A local joint research team said that they had discovered a potential therapy for adrenoleukodystrophy (ALD) -- also called the “Lorenzo’s oil disease” after a movie title -- through the gene scissor technique.

A joint research team, led by Professor Cho Sung-rae (left) at Severance Hospital and Professor Bae Sang-soo at Hanyang University, has discovered a potential treatment option for Lorenzo’s oil disease.
A joint research team, led by Professor Cho Sung-rae (left) at Severance Hospital and Professor Bae Sang-soo at Hanyang University, has discovered a potential treatment option for Lorenzo’s oil disease.

The team, led by Professor Cho Sung-rae of the Department of Rehabilitation Medicine at Severance Hospital and Professor Bae Sang-soo of the Department of Chemistry at Hanyang University, found it after correcting the mutated gene through gene scissors in cells derived from ALD patients and in animal models.

ALD is a genetic mutation in ABCD1, which is responsible for transporting fatty acids and is a hereditary rare and incurable disease in which very long-chain fatty acids abnormally accumulated in the nervous system and adrenal cortex and destroys the myelin surrounding the nerves. In severe cases, it can cause paralysis in the brain-spinal nerve system and makes it difficult for patients to walk.
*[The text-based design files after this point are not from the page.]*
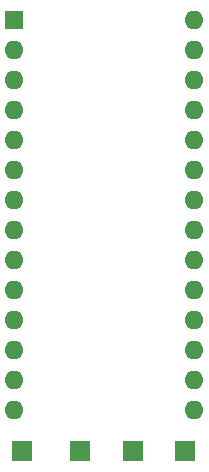
<source format=gbr>
%TF.GenerationSoftware,KiCad,Pcbnew,(5.1.9)-1*%
%TF.CreationDate,2021-09-03T13:00:37+02:00*%
%TF.ProjectId,ZX81 Intern 32K,5a583831-2049-46e7-9465-726e2033324b,rev?*%
%TF.SameCoordinates,Original*%
%TF.FileFunction,Soldermask,Bot*%
%TF.FilePolarity,Negative*%
%FSLAX46Y46*%
G04 Gerber Fmt 4.6, Leading zero omitted, Abs format (unit mm)*
G04 Created by KiCad (PCBNEW (5.1.9)-1) date 2021-09-03 13:00:37*
%MOMM*%
%LPD*%
G01*
G04 APERTURE LIST*
%ADD10R,1.700000X1.700000*%
%ADD11R,1.600000X1.600000*%
%ADD12O,1.600000X1.600000*%
G04 APERTURE END LIST*
D10*
%TO.C,J3*%
X116320000Y-108052000D03*
%TD*%
D11*
%TO.C,REF\u002A\u002A*%
X110795000Y-71602600D03*
D12*
X126035000Y-104622600D03*
X110795000Y-74142600D03*
X126035000Y-102082600D03*
X110795000Y-76682600D03*
X126035000Y-99542600D03*
X110795000Y-79222600D03*
X126035000Y-97002600D03*
X110795000Y-81762600D03*
X126035000Y-94462600D03*
X110795000Y-84302600D03*
X126035000Y-91922600D03*
X110795000Y-86842600D03*
X126035000Y-89382600D03*
X110795000Y-89382600D03*
X126035000Y-86842600D03*
X110795000Y-91922600D03*
X126035000Y-84302600D03*
X110795000Y-94462600D03*
X126035000Y-81762600D03*
X110795000Y-97002600D03*
X126035000Y-79222600D03*
X110795000Y-99542600D03*
X126035000Y-76682600D03*
X110795000Y-102082600D03*
X126035000Y-74142600D03*
X110795000Y-104622600D03*
X126035000Y-71602600D03*
%TD*%
D10*
%TO.C,J1*%
X125200000Y-108052000D03*
%TD*%
%TO.C,J2*%
X120870000Y-108052000D03*
%TD*%
%TO.C,J4*%
X111450000Y-108052000D03*
%TD*%
M02*

</source>
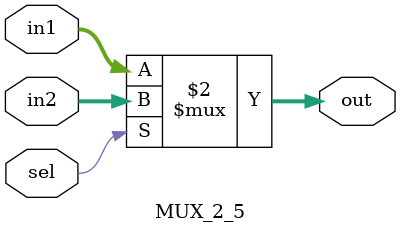
<source format=v>
`timescale 1ns / 1ps
module MUX_2_5(
    input [4:0] in1,
    input [4:0] in2,
    input sel,
    output [4:0] out
    );
	 
	 assign out=(sel==1'b0)?in1:in2;


endmodule

</source>
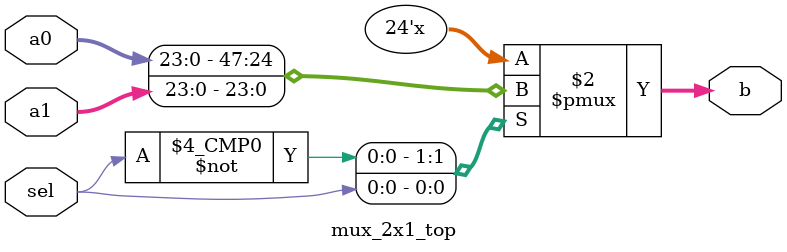
<source format=v>
`timescale 1ns / 1ps

module mux_2x1_top(
    input sel,
    input [23:0] a0,
    input [23:0] a1,
    output reg [23:0] b
    );

        always @(*) begin
        case (sel)
            1'b0: b = a0;
            1'b1: b = a1;
            default: b = a0;
        endcase
    end

endmodule

</source>
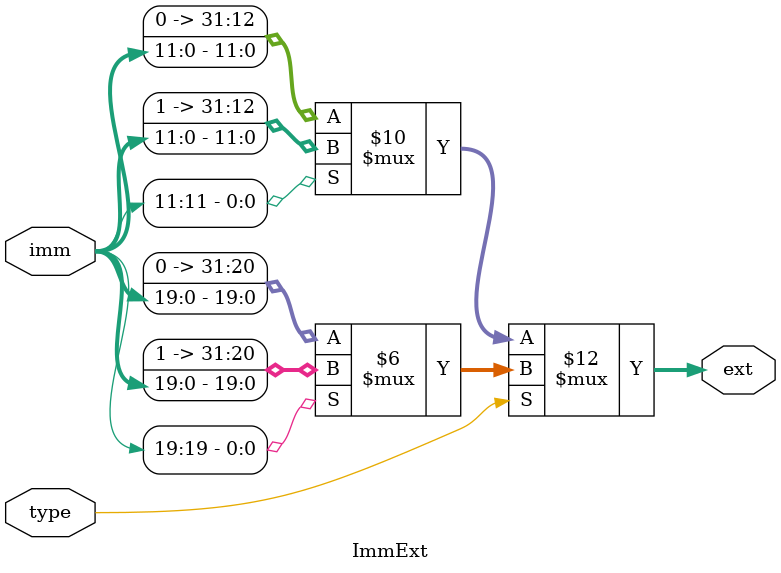
<source format=v>
module ImmExt(
    input wire [19:0] imm,
    input wire type,
    output reg [31:0] ext
);

    always @(imm or type) begin
        if (type == 1'b0) begin
            // 12 => 32
            if (imm[11] == 1'b0) begin
                // 0
                ext <= {20'b00000000000000000000, imm[11:0]};
            end
            else begin
                // 1
                ext <= {20'b11111111111111111111, imm[11:0]};
            end
        end
        else begin
            // 20 => 32
            if (imm[19] == 1'b0) begin
                // 0
                ext <= {12'b000000000000, imm[19:0]};
            end
            else begin
                // 1
                ext <= {12'b111111111111, imm[19:0]};
            end
        end
    end

endmodule

</source>
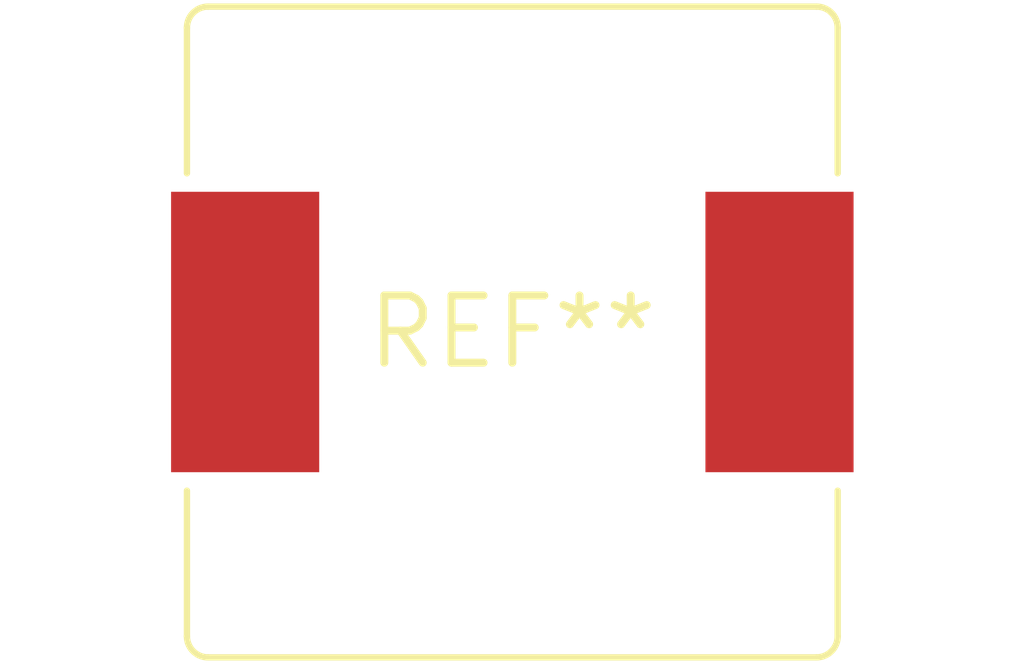
<source format=kicad_pcb>
(kicad_pcb (version 20240108) (generator pcbnew)

  (general
    (thickness 1.6)
  )

  (paper "A4")
  (layers
    (0 "F.Cu" signal)
    (31 "B.Cu" signal)
    (32 "B.Adhes" user "B.Adhesive")
    (33 "F.Adhes" user "F.Adhesive")
    (34 "B.Paste" user)
    (35 "F.Paste" user)
    (36 "B.SilkS" user "B.Silkscreen")
    (37 "F.SilkS" user "F.Silkscreen")
    (38 "B.Mask" user)
    (39 "F.Mask" user)
    (40 "Dwgs.User" user "User.Drawings")
    (41 "Cmts.User" user "User.Comments")
    (42 "Eco1.User" user "User.Eco1")
    (43 "Eco2.User" user "User.Eco2")
    (44 "Edge.Cuts" user)
    (45 "Margin" user)
    (46 "B.CrtYd" user "B.Courtyard")
    (47 "F.CrtYd" user "F.Courtyard")
    (48 "B.Fab" user)
    (49 "F.Fab" user)
    (50 "User.1" user)
    (51 "User.2" user)
    (52 "User.3" user)
    (53 "User.4" user)
    (54 "User.5" user)
    (55 "User.6" user)
    (56 "User.7" user)
    (57 "User.8" user)
    (58 "User.9" user)
  )

  (setup
    (pad_to_mask_clearance 0)
    (pcbplotparams
      (layerselection 0x00010fc_ffffffff)
      (plot_on_all_layers_selection 0x0000000_00000000)
      (disableapertmacros false)
      (usegerberextensions false)
      (usegerberattributes false)
      (usegerberadvancedattributes false)
      (creategerberjobfile false)
      (dashed_line_dash_ratio 12.000000)
      (dashed_line_gap_ratio 3.000000)
      (svgprecision 4)
      (plotframeref false)
      (viasonmask false)
      (mode 1)
      (useauxorigin false)
      (hpglpennumber 1)
      (hpglpenspeed 20)
      (hpglpendiameter 15.000000)
      (dxfpolygonmode false)
      (dxfimperialunits false)
      (dxfusepcbnewfont false)
      (psnegative false)
      (psa4output false)
      (plotreference false)
      (plotvalue false)
      (plotinvisibletext false)
      (sketchpadsonfab false)
      (subtractmaskfromsilk false)
      (outputformat 1)
      (mirror false)
      (drillshape 1)
      (scaleselection 1)
      (outputdirectory "")
    )
  )

  (net 0 "")

  (footprint "L_Bourns_SRR1210A" (layer "F.Cu") (at 0 0))

)

</source>
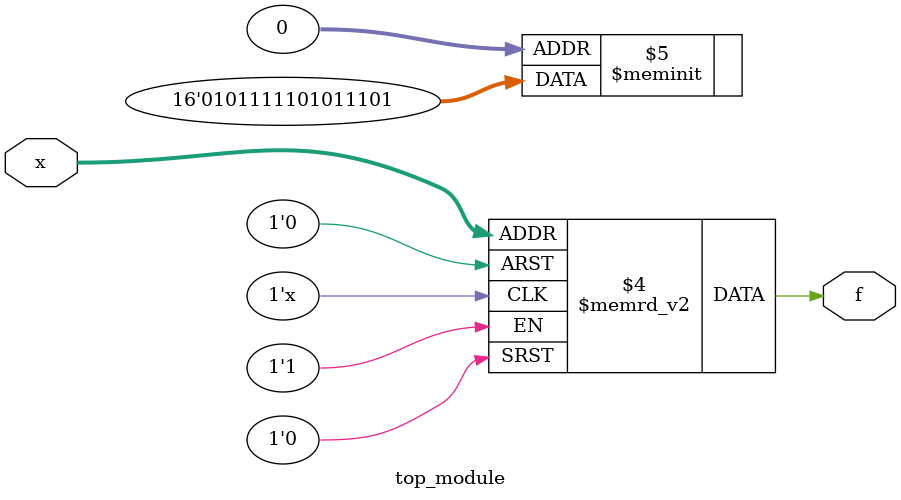
<source format=sv>
module top_module (
    input [4:1] x,
    output logic f
);

always_comb begin
    case ({x[4], x[3], x[2], x[1]})
        4'b0001: f = 1'b0;
        4'b0011: f = 1'b1;
        4'b0101: f = 1'b0;
        4'b0111: f = 1'b0;
        4'b1001: f = 1'b1;
        4'b1011: f = 1'b1;
        4'b1101: f = 1'b0;
        4'b1111: f = 1'b0;
        default: f = 1'b1; // Don't-care condition
    endcase
end

endmodule

</source>
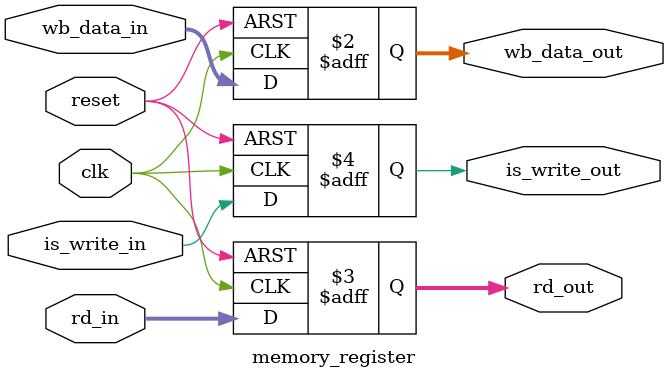
<source format=v>
module memory_register(
    input          clk,
    input          reset,
    input  wire [31:0] wb_data_in,  // data from memory or EX stage
    input  wire [4:0]  rd_in,       // register to write back
    input  wire        is_write_in, // write enable for WB stage

    output reg  [31:0] wb_data_out, 
    output reg  [4:0]  rd_out,      
    output reg         is_write_out
);

    always @(posedge clk or posedge reset) begin
        if (reset) begin
            wb_data_out    <= 32'b0;
            rd_out         <= 5'b0;
            is_write_out   <= 1'b0;
        end else begin
            wb_data_out    <= wb_data_in;
            rd_out         <= rd_in;
            is_write_out   <= is_write_in;
        end
    end

endmodule

</source>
To treat the symptoms, hospitals conventionally administered Lorenzo's oil, a combination of erucic acid and oleic acid, or bone marrow transplantation.

However, as the treatment did not cure the disease, there was an urgent need for a fundamental treatment, and various researchers have focused their attention on gene therapy.

The joint research team, too, applied gene-editing therapy using gene scissors to patient-derived cells and animal models for the first time to correct mutated genes in ALD patients.

Professor Bae's team used the homology-independent targeted insertion (HITI) method and the adenine base editing (ABE) method to insert the normal ABCD1 gene into the target site in cells collected from ALD patients succeeded in gene editing.

Gene editing is a method of correcting a mutated gene that causes disease by replacing a part of the DNA with errors with gene scissors, and ABE replaces one adenine base based on guide RNA.

Afterward, Professor Cho's team tried gene-editing therapy using adeno-associated virus vectors in an ALD animal model. As a result, the team confirmed that ABCD1 mRNA expression increased in the brain, spinal cord, liver, kidney, and adrenal glands while decreasing long-chain fatty acids in the blood.

"This is the first successful study of applying gene-editing therapy, a method of precisely inserting a normal gene into a target site, to cells and animal models derived from ALD," Professor Bae said.

Professor Cho said, “Through the results of this study, we confirmed the possibility of gene editing to treat not only ALD but also various intractable diseases caused by genetic mutations.”

Molecular Therapy has published the study in its latest issue.